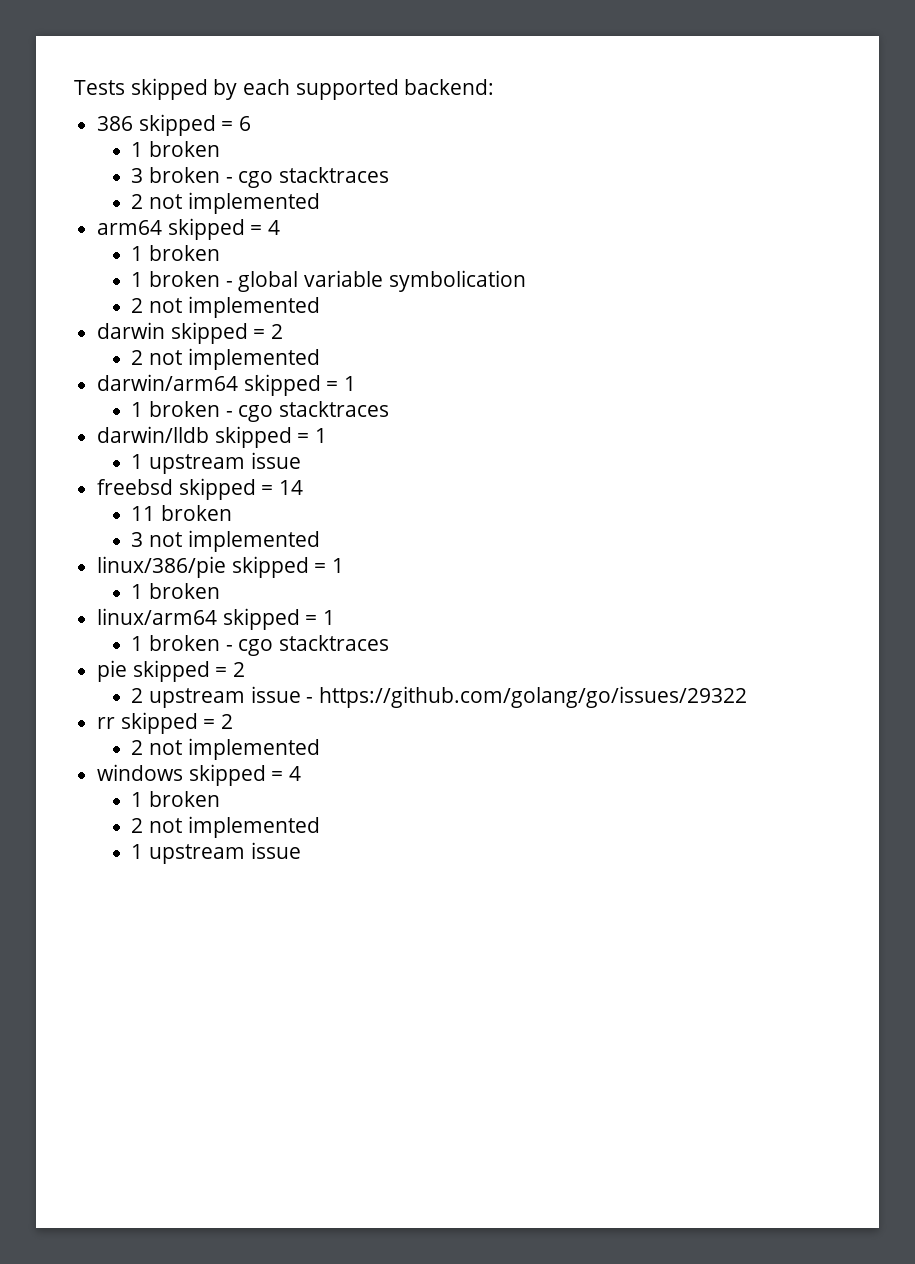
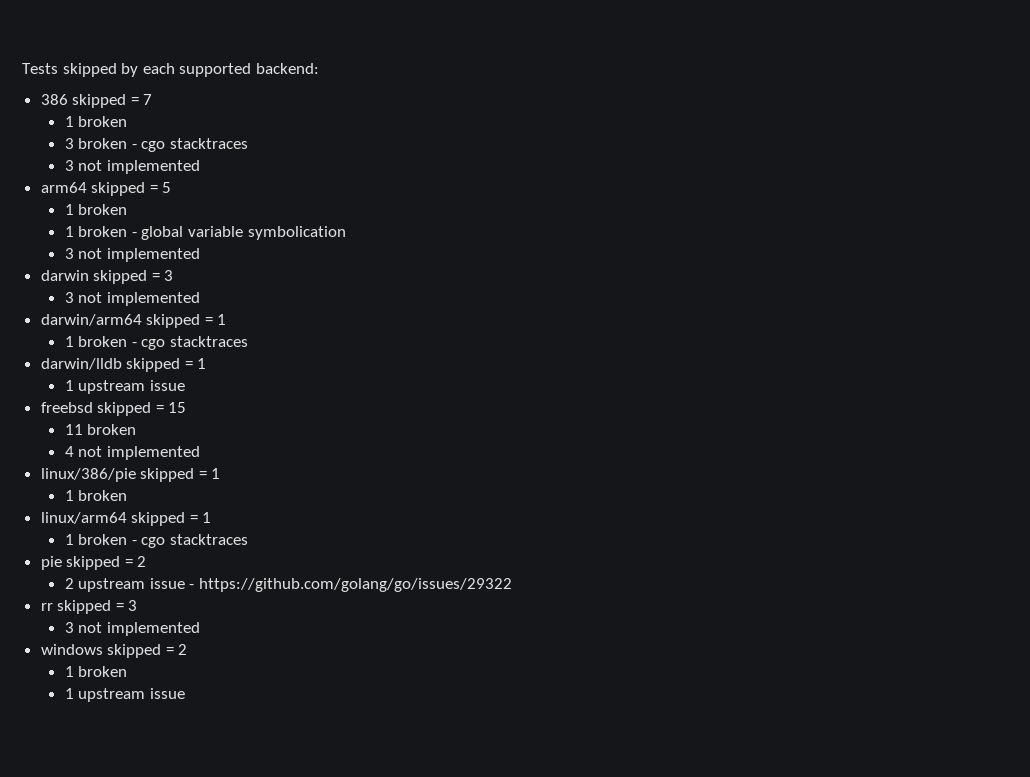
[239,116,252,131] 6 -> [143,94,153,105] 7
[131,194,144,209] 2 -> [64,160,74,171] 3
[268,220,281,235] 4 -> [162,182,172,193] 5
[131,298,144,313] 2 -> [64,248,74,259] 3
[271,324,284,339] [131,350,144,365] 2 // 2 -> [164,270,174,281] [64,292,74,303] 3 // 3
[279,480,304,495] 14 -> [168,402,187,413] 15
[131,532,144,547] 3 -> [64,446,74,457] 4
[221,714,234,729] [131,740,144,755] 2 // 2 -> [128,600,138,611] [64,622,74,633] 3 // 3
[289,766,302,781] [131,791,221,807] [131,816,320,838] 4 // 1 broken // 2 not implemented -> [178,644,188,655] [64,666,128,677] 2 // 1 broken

...

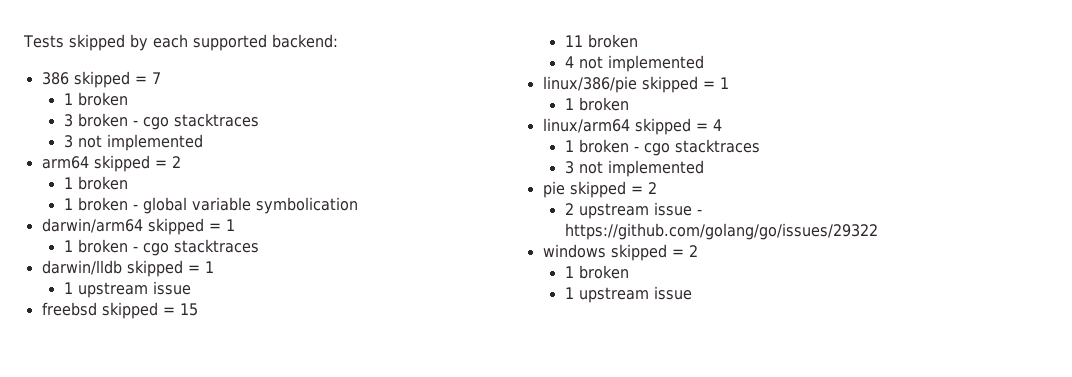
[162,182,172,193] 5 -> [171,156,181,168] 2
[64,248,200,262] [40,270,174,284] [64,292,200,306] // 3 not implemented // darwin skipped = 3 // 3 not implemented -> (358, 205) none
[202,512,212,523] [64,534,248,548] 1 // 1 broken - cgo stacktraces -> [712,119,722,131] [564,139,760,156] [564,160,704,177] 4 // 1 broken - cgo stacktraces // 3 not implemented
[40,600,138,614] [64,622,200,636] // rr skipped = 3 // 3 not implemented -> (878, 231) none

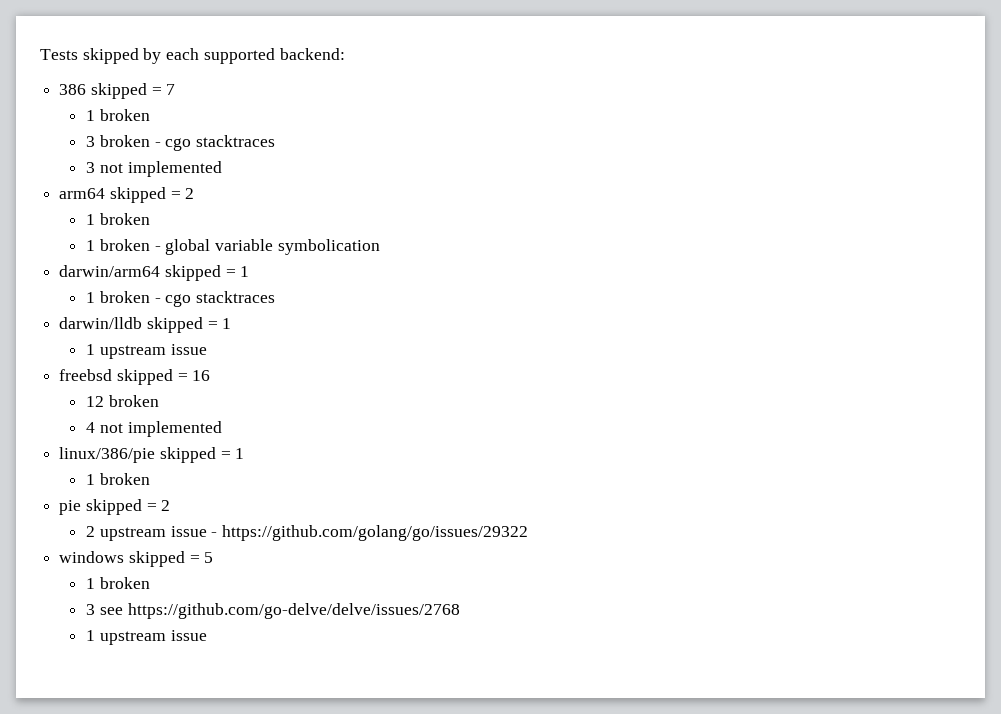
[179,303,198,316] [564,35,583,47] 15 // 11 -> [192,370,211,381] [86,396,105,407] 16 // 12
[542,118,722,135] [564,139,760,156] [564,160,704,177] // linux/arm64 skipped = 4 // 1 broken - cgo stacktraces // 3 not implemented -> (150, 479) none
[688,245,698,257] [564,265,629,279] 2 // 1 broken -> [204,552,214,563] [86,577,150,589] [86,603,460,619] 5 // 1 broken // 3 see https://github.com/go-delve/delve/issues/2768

...

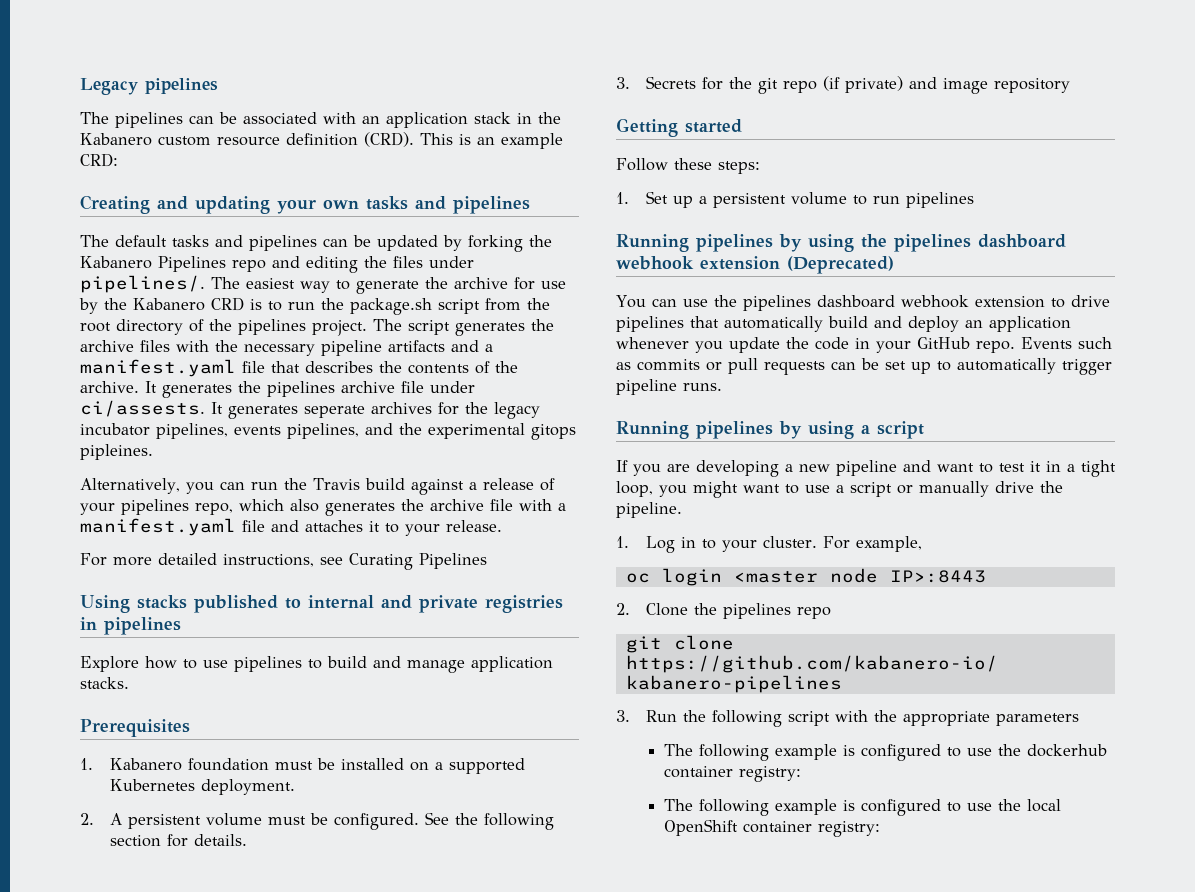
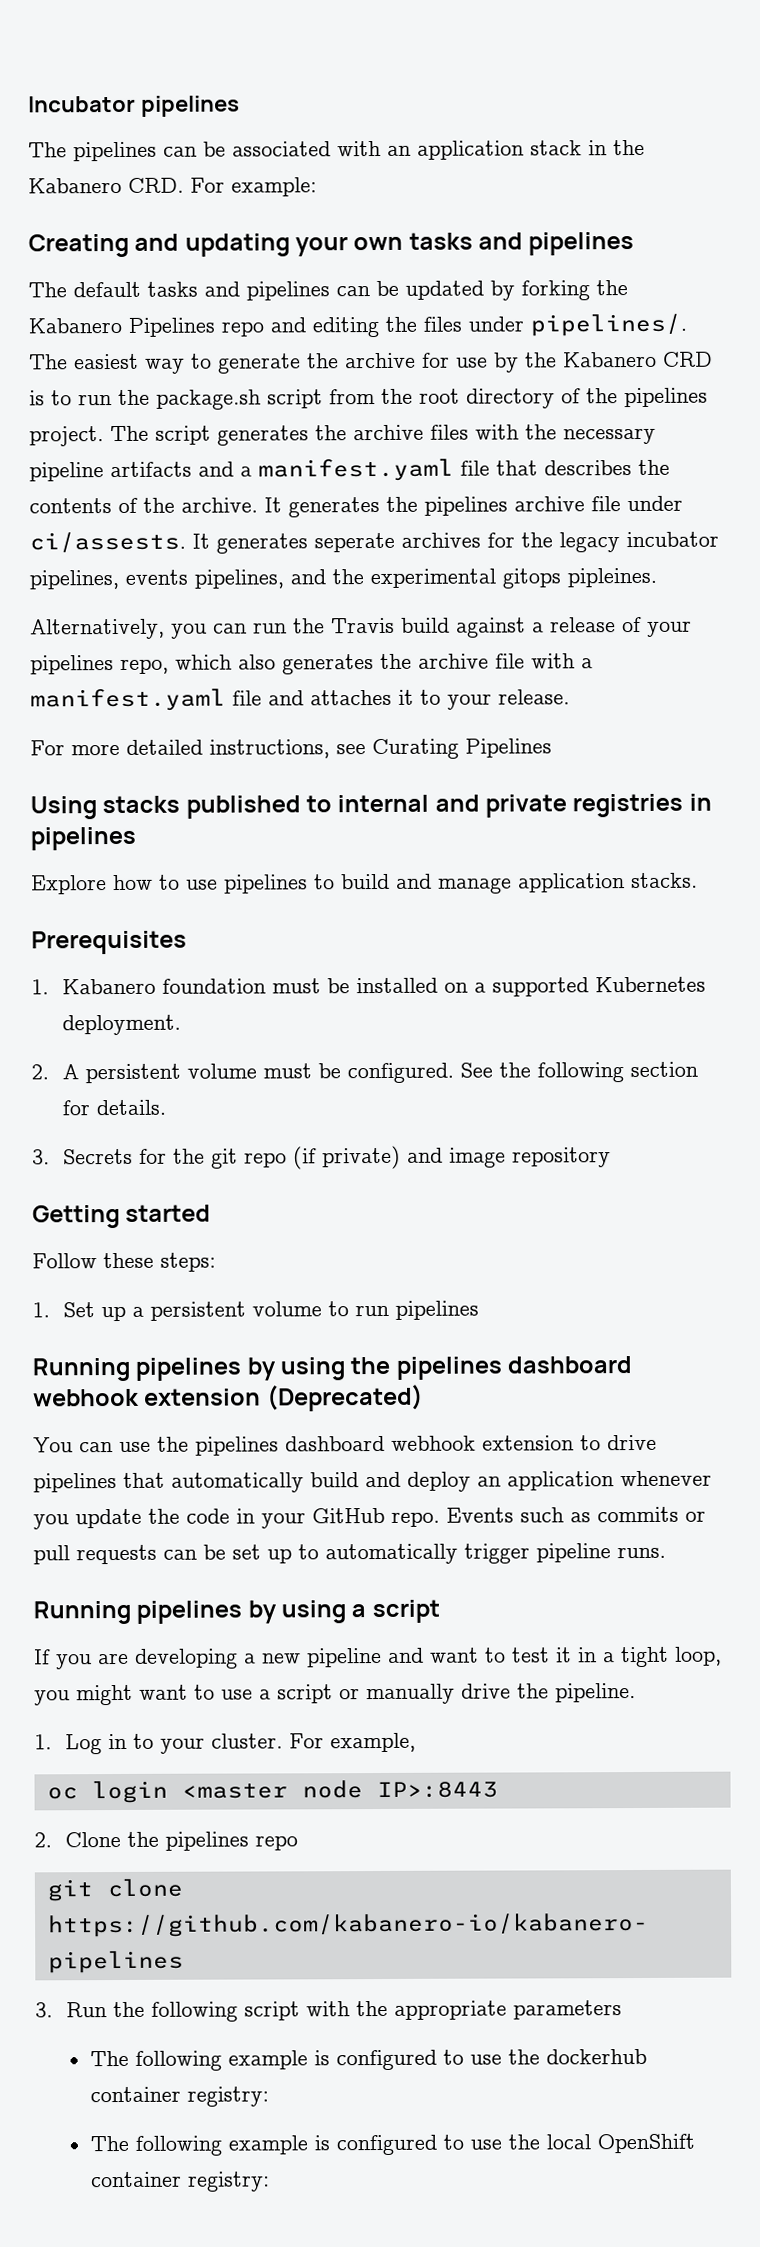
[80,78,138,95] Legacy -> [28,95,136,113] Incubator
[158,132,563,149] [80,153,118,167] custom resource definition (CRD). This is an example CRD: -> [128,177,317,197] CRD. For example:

| What is needed |
Please return the data above exactly as it stands from the line with "[202,512,212,523] [64,534,248,548] 1" to the line with "[179,303,198,316] [564,35,583,47] 15", keeping both of those lines but none of the pictures.

| Finished task |
[202,512,212,523] [64,534,248,548] 1 // 1 broken - cgo stacktraces -> [712,119,722,131] [564,139,760,156] [564,160,704,177] 4 // 1 broken - cgo stacktraces // 3 not implemented
[40,600,138,614] [64,622,200,636] // rr skipped = 3 // 3 not implemented -> (878, 231) none

[179,303,198,316] [564,35,583,47] 15 // 11 -> [192,370,211,381] [86,396,105,407] 16 // 12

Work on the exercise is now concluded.